▶ _Directions for this task_:
Copy out all of the data below, line for line, keeping every character unchanged.

+ + + +

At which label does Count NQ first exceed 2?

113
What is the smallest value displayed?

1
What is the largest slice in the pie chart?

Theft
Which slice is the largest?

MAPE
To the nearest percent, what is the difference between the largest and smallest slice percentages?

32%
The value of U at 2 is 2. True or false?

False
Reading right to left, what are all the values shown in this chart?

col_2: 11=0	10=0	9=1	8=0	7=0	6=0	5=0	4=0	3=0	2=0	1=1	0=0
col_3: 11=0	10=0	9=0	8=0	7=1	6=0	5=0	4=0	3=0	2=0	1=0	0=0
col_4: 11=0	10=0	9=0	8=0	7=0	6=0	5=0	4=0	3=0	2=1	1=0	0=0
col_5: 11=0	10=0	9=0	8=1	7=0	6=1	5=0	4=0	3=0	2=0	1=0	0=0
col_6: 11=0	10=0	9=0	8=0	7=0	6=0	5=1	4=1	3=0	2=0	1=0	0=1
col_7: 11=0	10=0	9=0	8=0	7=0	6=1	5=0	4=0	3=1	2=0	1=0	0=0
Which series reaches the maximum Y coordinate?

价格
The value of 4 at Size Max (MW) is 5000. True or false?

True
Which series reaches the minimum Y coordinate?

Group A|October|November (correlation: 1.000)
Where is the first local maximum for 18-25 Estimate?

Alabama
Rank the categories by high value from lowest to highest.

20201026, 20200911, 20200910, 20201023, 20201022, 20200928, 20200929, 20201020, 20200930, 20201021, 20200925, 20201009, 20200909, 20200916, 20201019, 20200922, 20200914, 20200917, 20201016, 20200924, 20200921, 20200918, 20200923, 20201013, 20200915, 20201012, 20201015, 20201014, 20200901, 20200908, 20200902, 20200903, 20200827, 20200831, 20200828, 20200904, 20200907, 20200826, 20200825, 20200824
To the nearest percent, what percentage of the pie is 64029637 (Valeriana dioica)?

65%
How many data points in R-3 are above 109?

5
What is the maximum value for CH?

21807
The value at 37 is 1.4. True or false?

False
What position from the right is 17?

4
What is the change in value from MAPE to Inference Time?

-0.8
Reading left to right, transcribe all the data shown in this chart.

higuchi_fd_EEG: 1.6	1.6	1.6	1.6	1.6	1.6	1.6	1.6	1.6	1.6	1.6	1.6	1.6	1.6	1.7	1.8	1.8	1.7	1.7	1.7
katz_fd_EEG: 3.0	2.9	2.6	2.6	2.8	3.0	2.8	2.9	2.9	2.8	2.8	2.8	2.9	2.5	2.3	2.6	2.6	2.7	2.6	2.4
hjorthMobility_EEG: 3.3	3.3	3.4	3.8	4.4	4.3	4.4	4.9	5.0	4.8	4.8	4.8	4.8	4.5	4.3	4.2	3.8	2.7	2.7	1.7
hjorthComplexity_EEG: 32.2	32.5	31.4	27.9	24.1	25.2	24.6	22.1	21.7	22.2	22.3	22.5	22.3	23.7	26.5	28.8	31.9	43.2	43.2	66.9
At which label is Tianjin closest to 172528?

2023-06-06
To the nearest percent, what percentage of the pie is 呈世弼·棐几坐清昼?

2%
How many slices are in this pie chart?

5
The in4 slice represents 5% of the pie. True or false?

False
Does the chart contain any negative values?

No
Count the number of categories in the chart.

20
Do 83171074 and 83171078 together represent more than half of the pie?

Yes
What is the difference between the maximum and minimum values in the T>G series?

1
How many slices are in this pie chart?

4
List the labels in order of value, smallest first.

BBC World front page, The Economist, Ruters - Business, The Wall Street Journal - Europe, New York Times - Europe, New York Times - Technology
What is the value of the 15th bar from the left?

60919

+ + + +

▶ _Output for this task_:
At which label does Count NQ first exceed 2?

113
What is the smallest value displayed?

1
What is the largest slice in the pie chart?

Theft
Which slice is the largest?

MAPE
To the nearest percent, what is the difference between the largest and smallest slice percentages?

32%
The value of U at 2 is 2. True or false?

False
Reading right to left, what are all the values shown in this chart?

col_2: 11=0	10=0	9=1	8=0	7=0	6=0	5=0	4=0	3=0	2=0	1=1	0=0
col_3: 11=0	10=0	9=0	8=0	7=1	6=0	5=0	4=0	3=0	2=0	1=0	0=0
col_4: 11=0	10=0	9=0	8=0	7=0	6=0	5=0	4=0	3=0	2=1	1=0	0=0
col_5: 11=0	10=0	9=0	8=1	7=0	6=1	5=0	4=0	3=0	2=0	1=0	0=0
col_6: 11=0	10=0	9=0	8=0	7=0	6=0	5=1	4=1	3=0	2=0	1=0	0=1
col_7: 11=0	10=0	9=0	8=0	7=0	6=1	5=0	4=0	3=1	2=0	1=0	0=0
Which series reaches the maximum Y coordinate?

价格
The value of 4 at Size Max (MW) is 5000. True or false?

True
Which series reaches the minimum Y coordinate?

Group A|October|November (correlation: 1.000)
Where is the first local maximum for 18-25 Estimate?

Alabama
Rank the categories by high value from lowest to highest.

20201026, 20200911, 20200910, 20201023, 20201022, 20200928, 20200929, 20201020, 20200930, 20201021, 20200925, 20201009, 20200909, 20200916, 20201019, 20200922, 20200914, 20200917, 20201016, 20200924, 20200921, 20200918, 20200923, 20201013, 20200915, 20201012, 20201015, 20201014, 20200901, 20200908, 20200902, 20200903, 20200827, 20200831, 20200828, 20200904, 20200907, 20200826, 20200825, 20200824
To the nearest percent, what percentage of the pie is 64029637 (Valeriana dioica)?

65%
How many data points in R-3 are above 109?

5
What is the maximum value for CH?

21807
The value at 37 is 1.4. True or false?

False
What position from the right is 17?

4
What is the change in value from MAPE to Inference Time?

-0.8
Reading left to right, transcribe all the data shown in this chart.

higuchi_fd_EEG: 1.6	1.6	1.6	1.6	1.6	1.6	1.6	1.6	1.6	1.6	1.6	1.6	1.6	1.6	1.7	1.8	1.8	1.7	1.7	1.7
katz_fd_EEG: 3.0	2.9	2.6	2.6	2.8	3.0	2.8	2.9	2.9	2.8	2.8	2.8	2.9	2.5	2.3	2.6	2.6	2.7	2.6	2.4
hjorthMobility_EEG: 3.3	3.3	3.4	3.8	4.4	4.3	4.4	4.9	5.0	4.8	4.8	4.8	4.8	4.5	4.3	4.2	3.8	2.7	2.7	1.7
hjorthComplexity_EEG: 32.2	32.5	31.4	27.9	24.1	25.2	24.6	22.1	21.7	22.2	22.3	22.5	22.3	23.7	26.5	28.8	31.9	43.2	43.2	66.9
At which label is Tianjin closest to 172528?

2023-06-06
To the nearest percent, what percentage of the pie is 呈世弼·棐几坐清昼?

2%
How many slices are in this pie chart?

5
The in4 slice represents 5% of the pie. True or false?

False
Does the chart contain any negative values?

No
Count the number of categories in the chart.

20
Do 83171074 and 83171078 together represent more than half of the pie?

Yes
What is the difference between the maximum and minimum values in the T>G series?

1
How many slices are in this pie chart?

4
List the labels in order of value, smallest first.

BBC World front page, The Economist, Ruters - Business, The Wall Street Journal - Europe, New York Times - Europe, New York Times - Technology
What is the value of the 15th bar from the left?

60919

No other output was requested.